Alle

Leraren bedenken sportieve acties rondom staking

Drieënhalf uur lopen of 140 kilometer fietsen. Basisschoolleraren bedenken sportieve acties om extra aandacht te krijgen voor de staking van 5 oktober. “Ik ben een onervaren staker en dacht: moet ik dan thuis ’s ochtends koffie gaan drinken?”, zegt intern begeleider Fred Delhaas van de Rotterdamse Emmaschool. Lopend naar Den Haag gaan vindt hij een beter idee.

Tekst Karen Hagen - Redactie Onderwijsblad - - 2 Minuten om te lezen

illustratieludiekeacties

Beeld: Pixabay.

Delhaas is een ervaren wandelaar en een Pieterpadloper. Via sociale media verspreidt hij de poster: ‘Loop mee met de protestwandelmars’. Leraren uit de omgeving Rotterdam kunnen zich aanmelden voor de wandeling. Delhaas: “Ik wilde actief zijn en zei: collega’s zullen we gaan lopen?”

Het oorspronkelijke idee was om vanuit de Emmaschool te gaan, een tocht van 25 km. “De route heb ik iets verkort. Nu vertrekken we eerst met de metro en lopen we vanaf Pijnacker naar het Zuiderpark.” Afgelopen weekend liep Delhaas de route al, hij wilde vooral ook wandelknooppunten gebruiken zodat de stoet langs een mooie route loopt op weg naar de manifestatie.

Staken

“Ik wist gelijk: als je staakt moet je naar Den Haag”, zegt Delhaas. Ondertussen heeft hij acht aanmeldingen binnen van andere docenten die mee gaan lopen. “Ik staak vooral omdat ik mij zorgen maak over de aanwas van leraren. Ik hoor steeds over tekorten en dat er maar geen ziektegolf moet komen. We moeten het beroep leuk houden. En toen ik op het salarisverschil werd gewezen met het voortgezet onderwijs vond ik dat ook wel raar, omdat we allebei een hbo-vooropleiding hebben.”

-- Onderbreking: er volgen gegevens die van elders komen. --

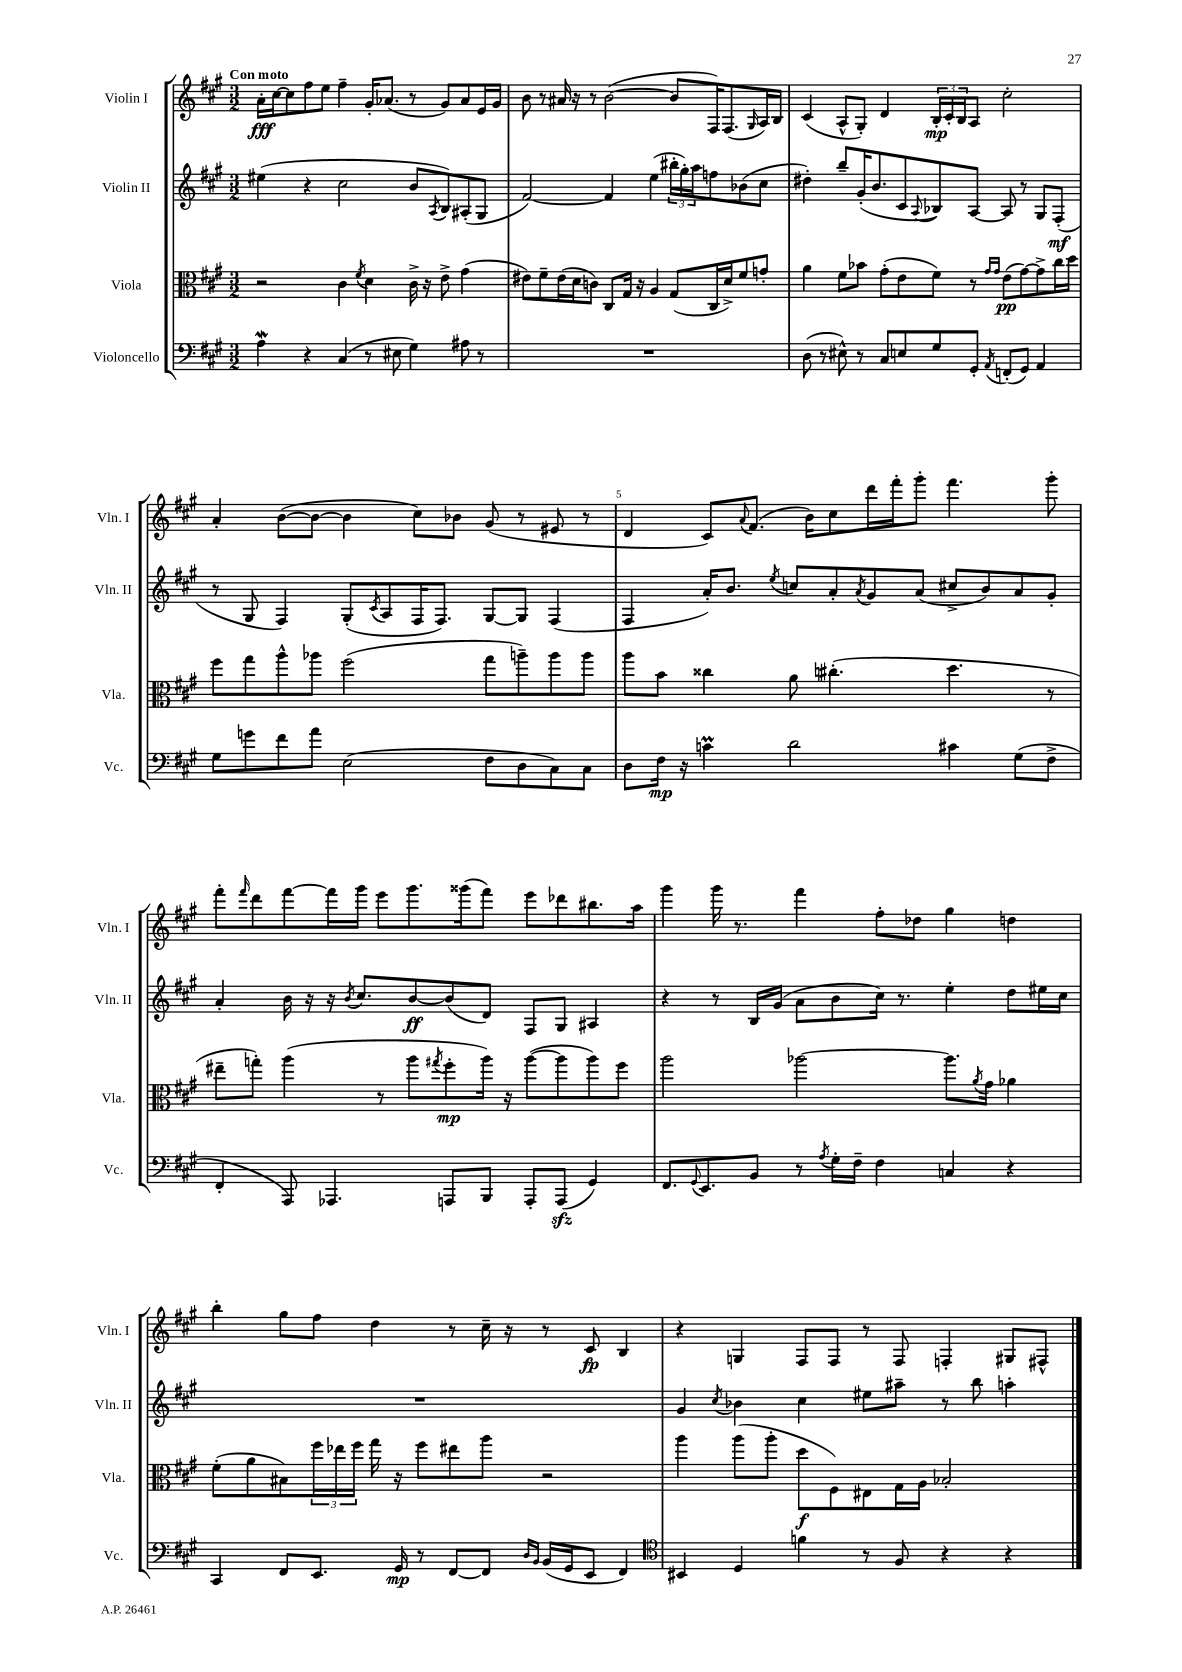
<<
\new StaffGroup <<
\new Staff = "s0" \with { instrumentName = "Violin I" shortInstrumentName = "Vln. I" } {
    \clef treble \key a \major \numericTimeSignature \time 3/2 \tempo "Con moto"
    a'16-.\fff cis''16~ cis''8 fis''8 e''8 fis''4-- gis'16-. aes'8.( r8 gis'8) aes'8 e'16 gis'16 |
    b'8 r8 ais'16 r16 r8 b'2~( b'8 fis16) fis8.( \grace { gis16 } a16) b16 |
    cis'4( a8-^ gis8-.) d'4 \tuplet 3/2 { b16-.\mp cis'16-. b16 } a8 cis''2-. |
    a'4-. b'8~( b'8~ b'4 cis''8) bes'8 gis'8( r8 eis'8 r8 |
    d'4 cis'8) \appoggiatura { a'8 } fis'8.( b'16) cis''8 d'''16 fis'''16-. gis'''8-. fis'''4. gis'''8-. |
    fis'''8-. \grace { fis'''16 } d'''8 fis'''8~ fis'''16 gis'''16 e'''8 gis'''8. gisis'''16( fis'''8) e'''8 des'''8 bis''8. a''16 |
    gis'''4 gis'''16 r8. fis'''4 fis''8-. des''8 gis''4 d''4 |
    b''4-. gis''8 fis''8 d''4 r8 cis''16-- r16 r8 cis'8\fp b4 |
    r4 g4 fis8 fis8 r8 fis8 f4-. gis8 fis8-^ \bar "|." |
}
\new Staff = "s1" \with { instrumentName = "Violin II" shortInstrumentName = "Vln. II" } {
    \clef treble \key a \major \numericTimeSignature \time 3/2
    eis''4( r4 cis''2 b'8 \acciaccatura { a8 } b8) ais8-.( gis8 |
    fis'2~) fis'4 e''4( \tuplet 3/2 { bis''16-. gis''16-.) a''16 } f''8 bes'8( cis''8 |
    dis''4-.) b''8-- gis'16-.( b'8. cis'8 \appoggiatura { a8 } bes8) a8~ a8 r8 gis8 fis8-.\mf( |
    r8 gis8 fis4) gis8-.( \acciaccatura { cis'8 } a8 fis16 fis8.) gis8~ gis8 fis4( |
    fis4 a'16-.) b'8. \acciaccatura { e''8 } c''8 a'8-. \acciaccatura { a'8 } gis'8 a'8( cis''8-> b'8) a'8 gis'8-. |
    a'4-. b'16 r16 r16 \acciaccatura { b'8 } cis''8. b'8~\ff b'8( d'8) fis8 gis8 ais4 |
    r4 r8 b16 gis'16( a'8 b'8 cis''16) r8. e''4-. d''8 eis''16 cis''16 |
    R1. |
    gis'4 \acciaccatura { cis''8 } bes'4 cis''4 eis''8 ais''8-- r8 b''8 a''4-. \bar "|." |
}
\new Staff = "s2" \with { instrumentName = "Viola" shortInstrumentName = "Vla." } {
    \clef alto \key a \major \numericTimeSignature \time 3/2
    r2 cis'4 \acciaccatura { fis'8 } d'4 cis'16-> r16 e'8-> gis'4( |
    eis'8) fis'8-- eis'16( d'16 c'8) cis8 gis16 r16 a4 gis8( cis16 d'16->) fis'8 g'8-. |
    a'4 fis'8 bes'8 gis'8-.( e'8 fis'8) r8 \grace { gis'16 gis'16 } e'8\pp( gis'8~) gis'8-> cis''16 d''16 |
    fis''8 gis''8 a''8-^ aes''8 fis''2( gis''8 a''8--) a''8 a''8 |
    a''8 b'8 cisis''4 a'8 cis''4.-.( d''4. r8 |
    eis''8-- g''8-.) a''4( r8 a''8 \acciaccatura { gis''8 } fis''8-.\mp a''16) r16 a''8~( a''8 a''8) fis''8 |
    a''2 aes''2~ aes''8. \acciaccatura { a'8 } gis'16 aes'4 |
    fis'8-.( a'8 bis8) \tuplet 3/2 { fis''16 ees''16 fis''16 } gis''16 r16 fis''8 eis''8 a''8 r2 |
    a''4 a''8( a''8-. d''8\f fis8) eis8 gis16 a16 bes2-. \bar "|." |
}
\new Staff = "s3" \with { instrumentName = "Violoncello" shortInstrumentName = "Vc." } {
    \clef bass \key a \major \numericTimeSignature \time 3/2
    a4\mordent r4 cis4( r8 eis8 gis4) ais8 r8 |
    R1. |
    d8( r8 eis8-^) r8 cis8 e8 gis8 gis,8-. \acciaccatura { a,8 } f,8-.( gis,8) a,4 |
    gis8 g'8 fis'8 a'8 e2( fis8 d8 cis8) cis8 |
    d8 fis16\mp r16 c'4\prall d'2 cis'4 gis8( fis8-> |
    fis,4-. a,,8) aes,,4. a,,8 b,,8 a,,8-. a,,8\sfz( gis,4) |
    fis,8. \appoggiatura { gis,8 } e,8. b,8 r8 \acciaccatura { a8 } gis16-. fis16-- fis4 c4 r4 |
    cis,4 fis,8 e,8. gis,16\mp r8 fis,8~ fis,8 \grace { d16 b,16 } b,16( gis,16 e,8 fis,4) |
    \clef tenor bis,4 d4 f'4 r8 fis8 r4 r4 \bar "|." |
}
>>
>>
\layout { \context { \Score \override BarNumber.break-visibility = ##(#f #t #t) barNumberVisibility = #(every-nth-bar-number-visible 5) } }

Leraar Guy van der Klein: “In het onderwijs is het vaak heel liefelijk, maar wij willen dat de staking nog meer bekendheid krijgt. Zo van: hé hallo zo kan het niet langer."

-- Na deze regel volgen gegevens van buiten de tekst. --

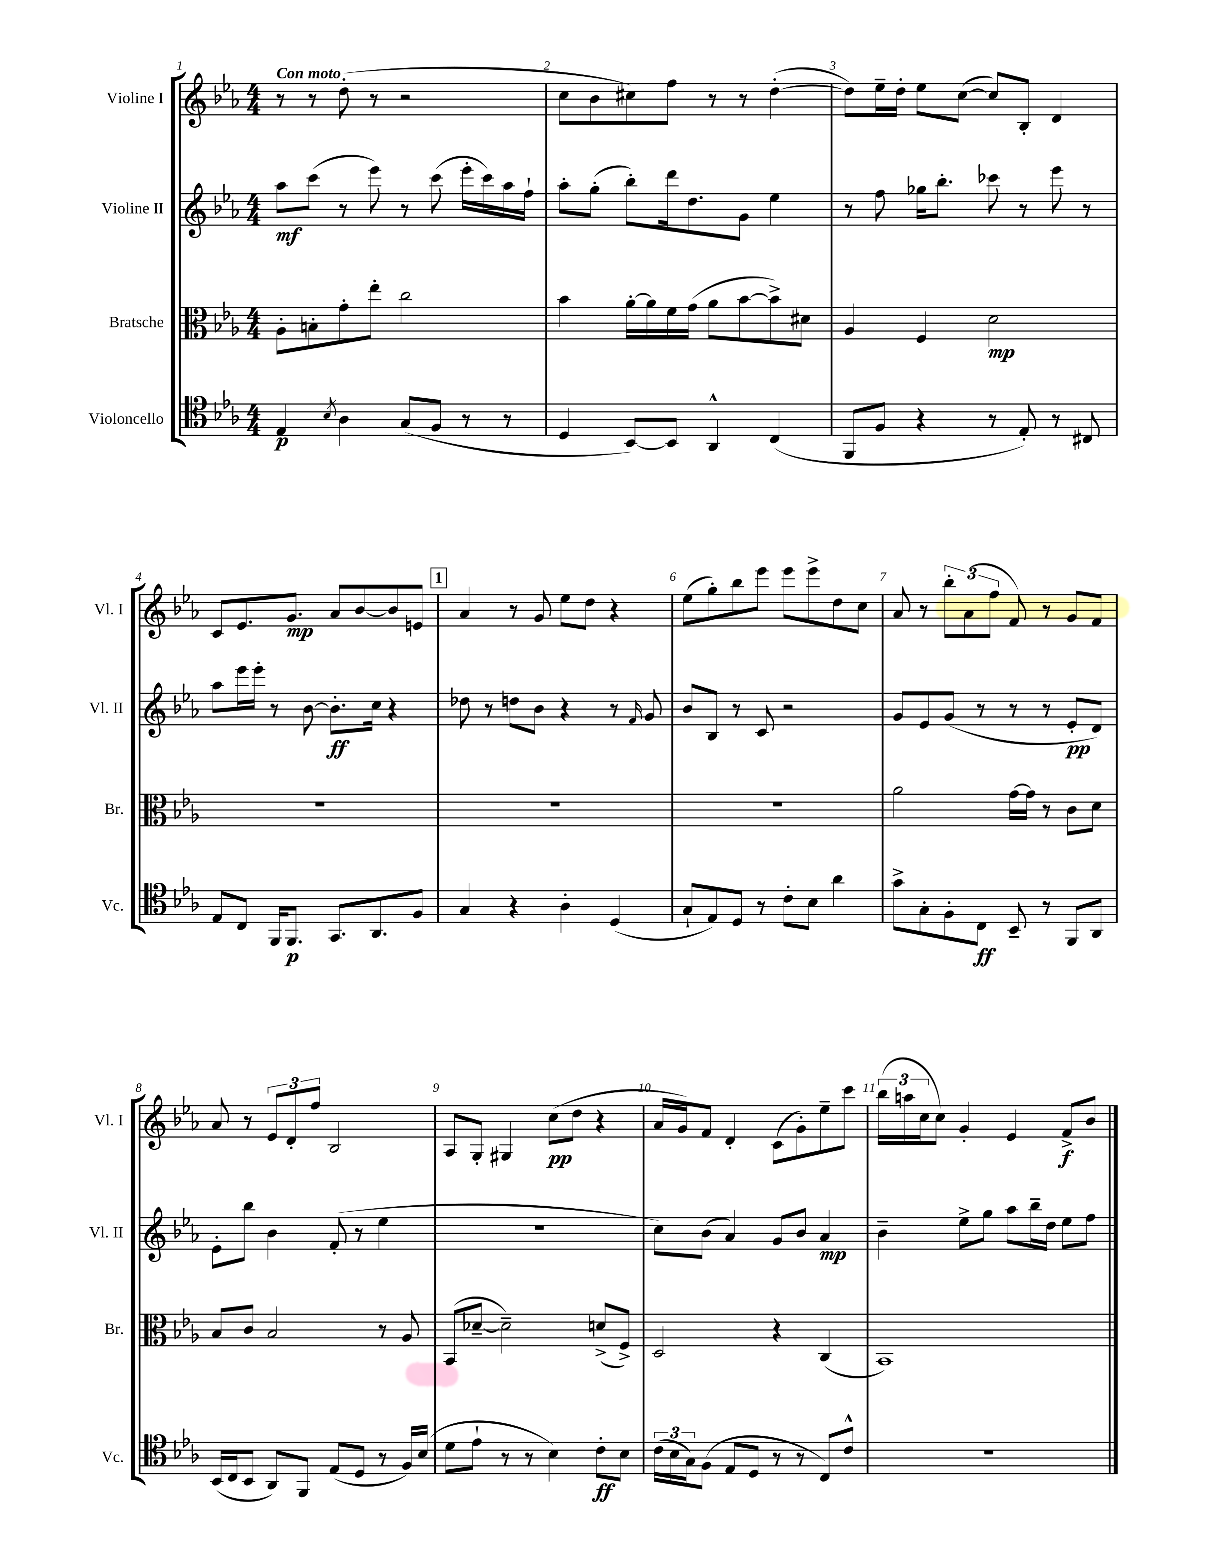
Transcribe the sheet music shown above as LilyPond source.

In Eindhoven zijn twee meesters, Guy van der Klein en Frank Peeters, ook op een sportief idee gekomen. Zij worden op 4 oktober uitgezwaaid door de leerlingen van basisschool De Schakel en stappen dan op de fiets naar Den Haag. Het is een tocht van 140 kilometer met een tussenstop in de Biesbosch. “We wilden een statement maken”, licht Van der Klein toe. “In het onderwijs is het vaak heel liefelijk, maar wij willen dat de staking nog meer bekendheid krijgt. Zo van: hé hallo zo kan het niet langer. We merken allemaal dat we te weinig tijd hebben om alle leerlingen goed bij te staan. De werkdruk is echt probleem nummer één.”

In gesprek

Onderweg willen de twee leraren stoppen in steden om het gesprek aan te gaan. De megafoon gaat mee en de T-shirts zijn al gedrukt waarop staat dat het code rood is. Van der Klein: “We rollen zo vanuit de klas naar Den Haag.” Getraind hebben de twee meesters niet speciaal. “Maar, ik ben wel een sportief type”, zegt Van der Klein.